##### Exercise material #####

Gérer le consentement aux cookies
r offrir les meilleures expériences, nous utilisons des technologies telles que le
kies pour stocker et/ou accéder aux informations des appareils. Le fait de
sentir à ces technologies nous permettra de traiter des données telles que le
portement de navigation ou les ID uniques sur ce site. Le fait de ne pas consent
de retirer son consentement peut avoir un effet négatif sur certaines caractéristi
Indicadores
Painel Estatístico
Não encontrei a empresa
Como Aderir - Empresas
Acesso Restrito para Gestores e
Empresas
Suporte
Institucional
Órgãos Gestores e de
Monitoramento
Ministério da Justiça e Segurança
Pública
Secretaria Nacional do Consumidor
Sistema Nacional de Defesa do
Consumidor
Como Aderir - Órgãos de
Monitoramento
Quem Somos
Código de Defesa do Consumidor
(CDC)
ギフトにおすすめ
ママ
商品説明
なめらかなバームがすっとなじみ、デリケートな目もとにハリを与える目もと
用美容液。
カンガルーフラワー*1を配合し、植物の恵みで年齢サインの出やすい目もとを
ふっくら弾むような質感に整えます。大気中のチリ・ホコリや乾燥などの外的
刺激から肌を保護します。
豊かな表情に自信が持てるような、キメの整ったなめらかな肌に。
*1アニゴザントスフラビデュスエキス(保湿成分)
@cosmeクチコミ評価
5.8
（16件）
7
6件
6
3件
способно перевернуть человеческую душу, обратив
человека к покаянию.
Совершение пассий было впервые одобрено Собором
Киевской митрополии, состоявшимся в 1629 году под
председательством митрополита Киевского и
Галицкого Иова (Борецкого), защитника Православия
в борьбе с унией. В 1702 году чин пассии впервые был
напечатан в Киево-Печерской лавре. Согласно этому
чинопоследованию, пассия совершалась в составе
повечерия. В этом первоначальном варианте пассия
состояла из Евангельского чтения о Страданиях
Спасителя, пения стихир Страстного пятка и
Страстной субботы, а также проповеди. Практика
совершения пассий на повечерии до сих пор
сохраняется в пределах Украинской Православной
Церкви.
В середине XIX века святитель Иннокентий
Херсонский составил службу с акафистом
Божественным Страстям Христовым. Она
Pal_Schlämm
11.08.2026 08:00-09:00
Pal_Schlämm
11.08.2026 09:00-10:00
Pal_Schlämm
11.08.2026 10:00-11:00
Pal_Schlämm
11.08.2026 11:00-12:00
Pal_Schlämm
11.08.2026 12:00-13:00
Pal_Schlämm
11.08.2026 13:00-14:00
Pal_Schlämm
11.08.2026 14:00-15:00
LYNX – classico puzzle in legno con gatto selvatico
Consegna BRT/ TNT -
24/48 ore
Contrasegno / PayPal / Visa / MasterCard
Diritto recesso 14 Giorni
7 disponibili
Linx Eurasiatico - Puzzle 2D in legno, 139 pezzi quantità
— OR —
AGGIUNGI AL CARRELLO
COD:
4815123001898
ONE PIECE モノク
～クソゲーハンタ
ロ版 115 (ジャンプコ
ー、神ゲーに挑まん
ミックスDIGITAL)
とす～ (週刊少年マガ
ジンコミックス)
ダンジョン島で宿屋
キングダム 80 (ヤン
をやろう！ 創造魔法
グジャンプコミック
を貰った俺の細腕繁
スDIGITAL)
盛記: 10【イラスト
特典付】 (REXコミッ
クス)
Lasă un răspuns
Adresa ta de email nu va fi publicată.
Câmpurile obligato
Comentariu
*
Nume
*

#####

- _Work task_: Print the records from their first line through the line containing "sentir à ces", inclusive, reproducing each line without change.

- _Reply to the exercise_:
Gérer le consentement aux cookies
r offrir les meilleures expériences, nous utilisons des technologies telles que le
kies pour stocker et/ou accéder aux informations des appareils. Le fait de
sentir à ces technologies nous permettra de traiter des données telles que le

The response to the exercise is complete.